Prospective Bi-Centric Real-World Outcomes of Upadacitinib in Biologic-Experienced Patients with Crohn’s Disease

Background: The efficacy of upadacitinib in patients with Crohn’s disease (CD) has been shown in pivotal randomized controlled trials. However, real-world data is needed to assess its effectiveness and safety in routine clinical care with biologic-experienced patients. This study aimed to evaluate the clinical and endoscopic efficacy, patient-reported outcomes (PROs), and safety of upadacitinib in biologic-experienced patients with CD in a real-world setting.
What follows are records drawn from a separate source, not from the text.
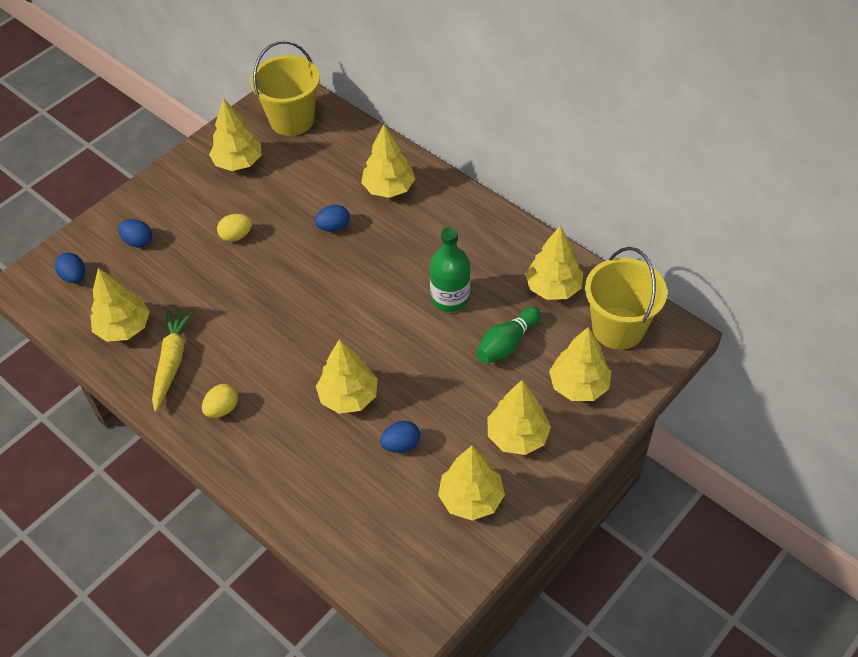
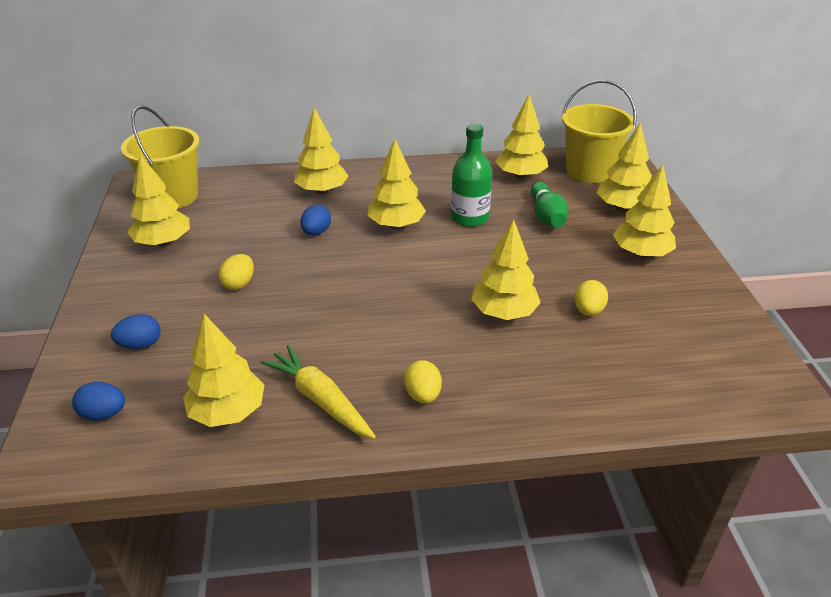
camera: 50 degrees left, 15 degrees down
blue egg [380,421,420,453] -> yellow egg [574,280,608,316]
yellow tree [438,445,505,521] -> yellow tree moved to [367,139,426,229]

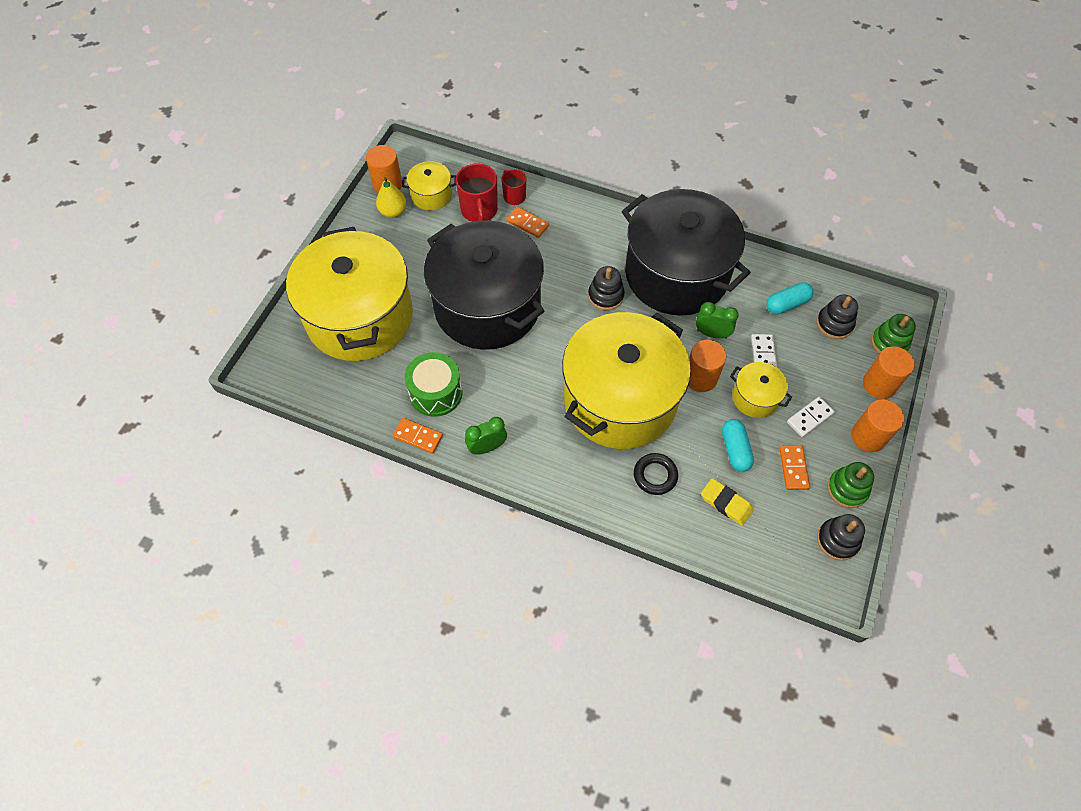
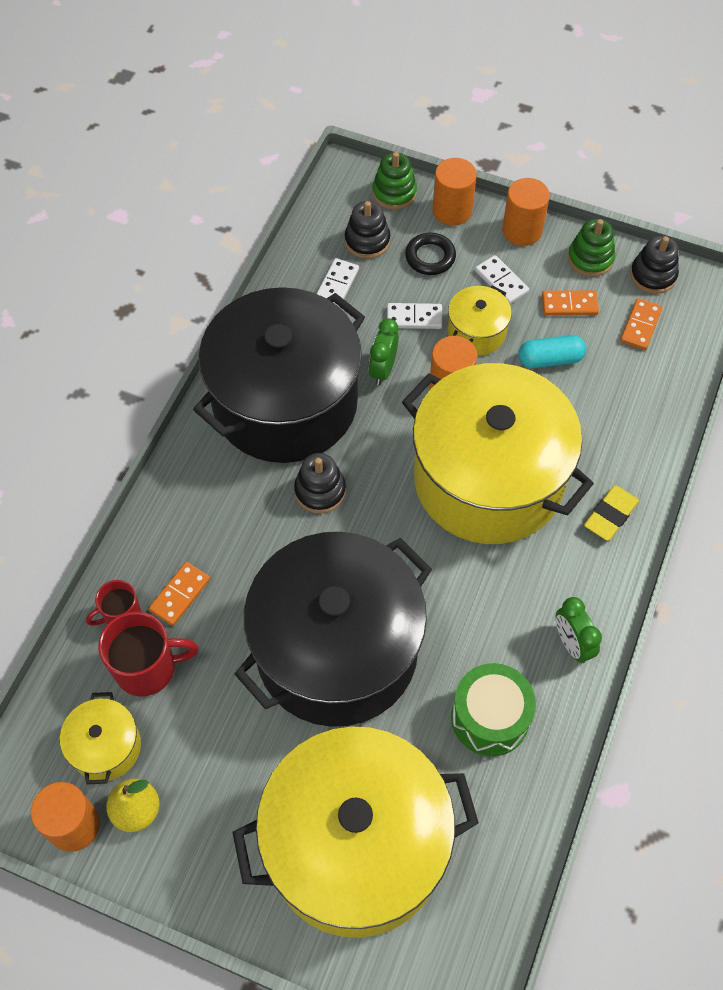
camera: 90 degrees left, 0 degrees up
orange domino [392,418,443,454] -> orange domino moved to [620,298,663,350]
black ring [634,453,678,495] -> black ring moved to [405,233,456,275]
yellow eraser [701,478,754,526] -> yellow eraser moved to [584,486,639,541]
turquoise capsule [766,282,814,314] -> white domino [316,258,359,308]

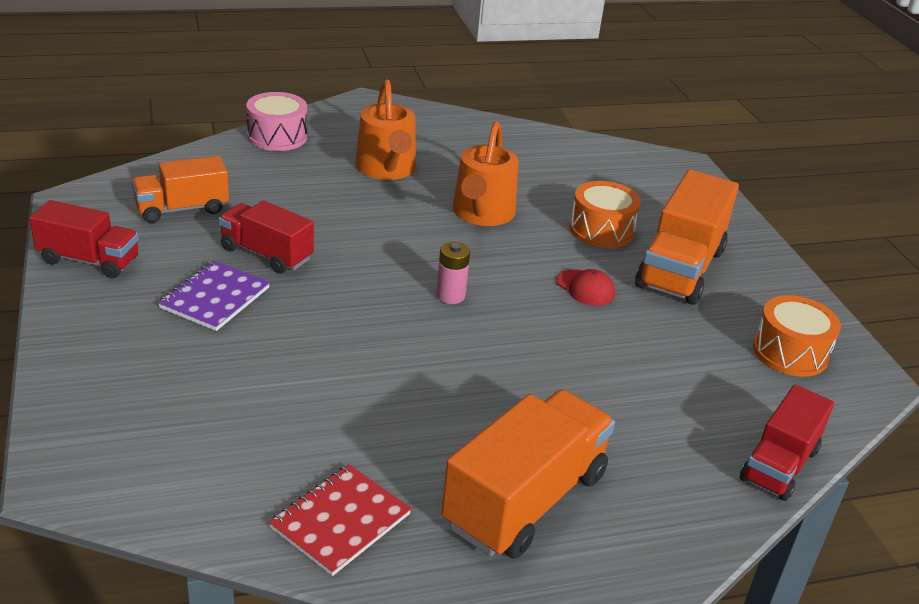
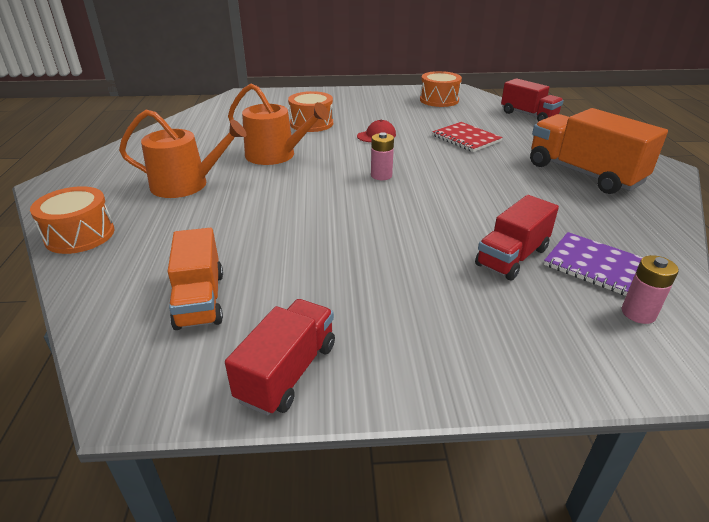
camera: 75 degrees left, 0 degrees up
purple notebook [158,261,270,331] -> purple notebook moved to [544,232,643,296]
red truck [218,200,314,274] -> red truck moved to [475,195,559,281]
pink drum [246,92,307,151] -> orange drum [30,186,114,254]
red notebook [269,464,411,576] -> red notebook moved to [432,122,503,152]
orange truck [635,170,739,305] -> none
none -> pink battery [622,255,679,324]

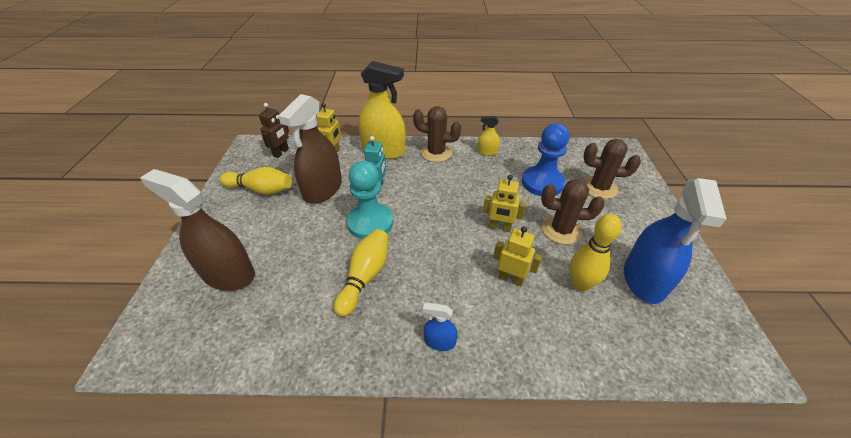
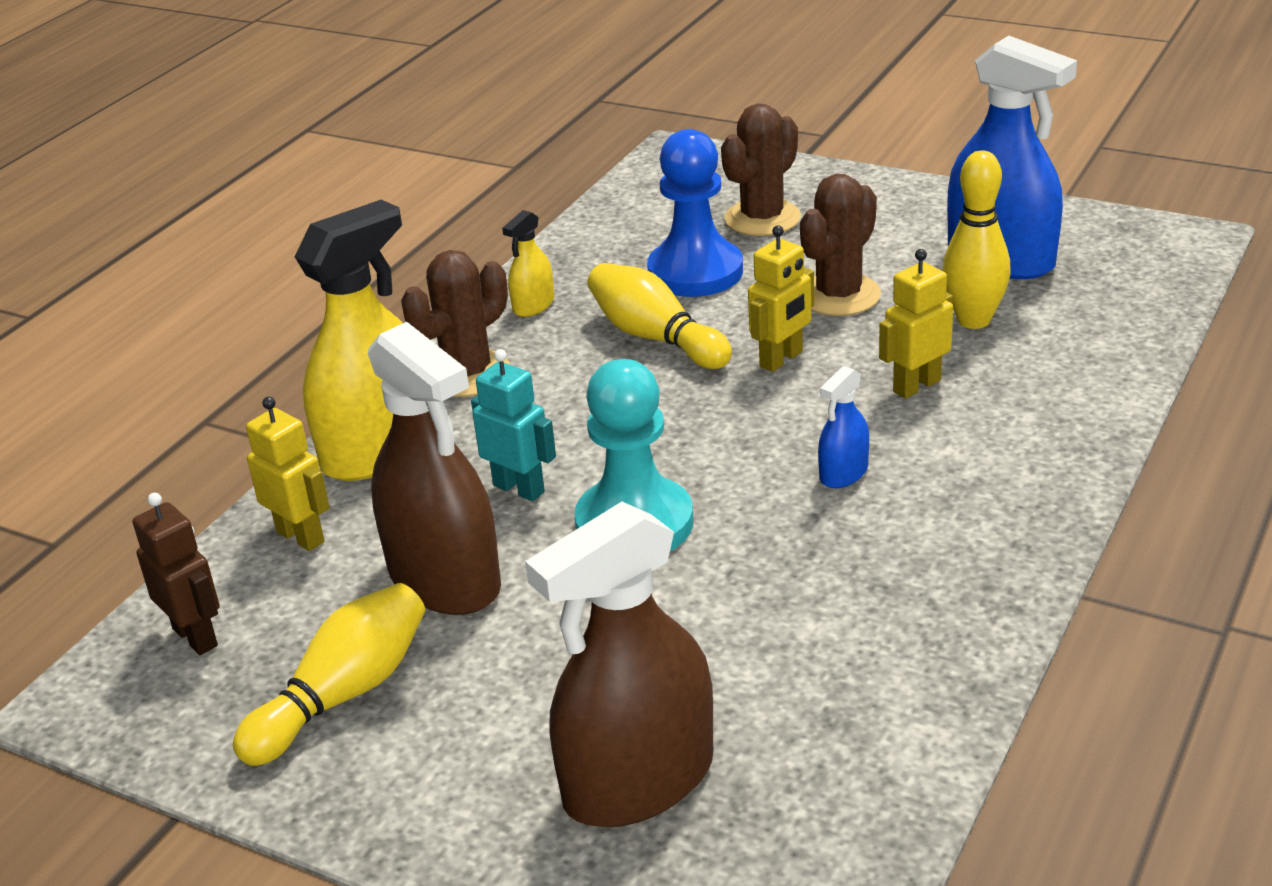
camera: 60 degrees left, 10 degrees down
yellow bowling pin [334,229,388,317] -> yellow bowling pin moved to [587,263,732,369]
blue spray bottle [423,302,458,351] -> blue spray bottle moved to [818,366,869,488]

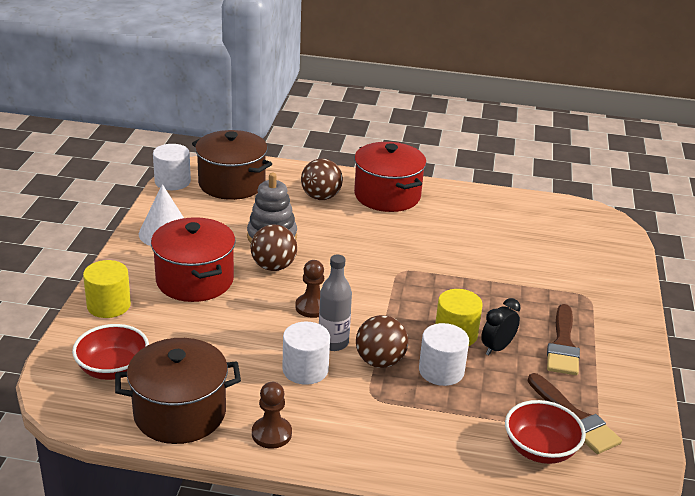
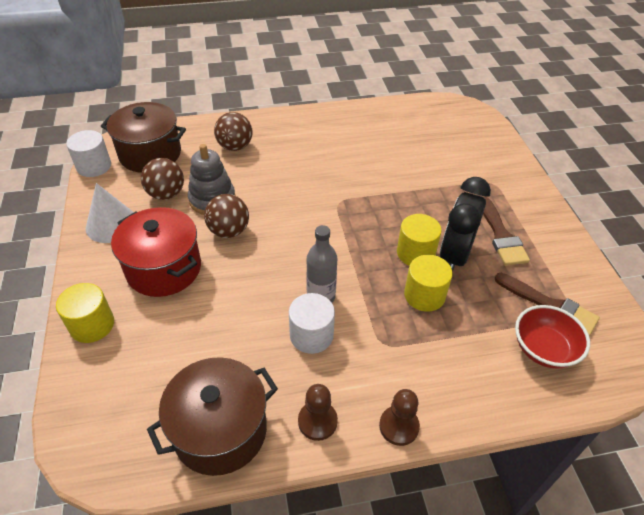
camera: 20 degrees left, 15 degrees up
red bowl [72,324,149,380] -> none
brown pawn [295,260,324,318] -> brown pawn moved to [379,389,420,446]
red pot [354,142,426,212] -> none
brown ball [356,315,408,368] -> brown ball moved to [141,158,184,200]
white cylinder [419,323,469,386] -> yellow cylinder [404,255,453,312]
black clock [481,298,521,355] -> black clock [440,177,491,272], size x1.77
Methods: This prospective bi-centric real-world study enrolled 28 anti-TNF-experienced patients with CD receiving upadacitinib 45 mg daily for 12 weeks (induction), followed by 30 mg daily maintenance through week 52. Primary endpoints included endoscopic response (≥50% SES-CD reduction or ≥2-point decrease from baseline for baseline SES-CD ≤ 4) and clinical remission (Harvey–Bradshaw Index HBI ≤ 4). Secondary endpoints included endoscopic remission, clinical response (HBI decrease ≥ 3 points), and quality of life (IBD-Disk). Statistical analysis used the Wilcoxon signed-rank test with 95% confidence intervals (CIs). Results: Median patient age was 37 years; 75% had ≥3 prior biologic failures. Clinical remission rates (HBI) were 59% (95% CI: 41–75%) at week 12, 44% (95% CI: 27–63%) at week 26, and 53% (95% CI: 29–76%) at week 52. Endoscopic response rates were 48% (95% CI: 44–52%) at week 26 and 46% (95% CI: 21–72%) at week 52. Endoscopic remission was achieved in 43% (95% CI: 40–48%) at week 26 and 27% (95% CI: 10–57%) at week 52. Clinical response (HBI) improved progressively from 65% at week 2 to 71% at week 52. Quality of life, as assessed by the IBD-Disk, showed significant improvement: Reduced Disease Burden (defined as a decrease of 70% or a CED-Disk Score of ≤15) was observed in 33% of patients at week 12 and 35% at week 52. Median SES-CD decreased from 9 points (IQR: 6–17) at baseline to 5 points (IQR: 1–12, p = 0.005) at week 52. Adverse events occurred in 11% of patients (4% lymphopenia, 7% skin disease), with no serious adverse events or deaths. Conclusions: Upadacitinib demonstrates significant clinical and endoscopic efficacy in biologic-experienced, anti-TNF-pretreated patients with CD, achieving remission rates comparable to or exceeding those of the pivotal trials despite a highly refractory population (75% with ≥3 prior biologic failures). The favorable safety profile supports upadacitinib as an important therapeutic option in sequential treatment of refractory CD.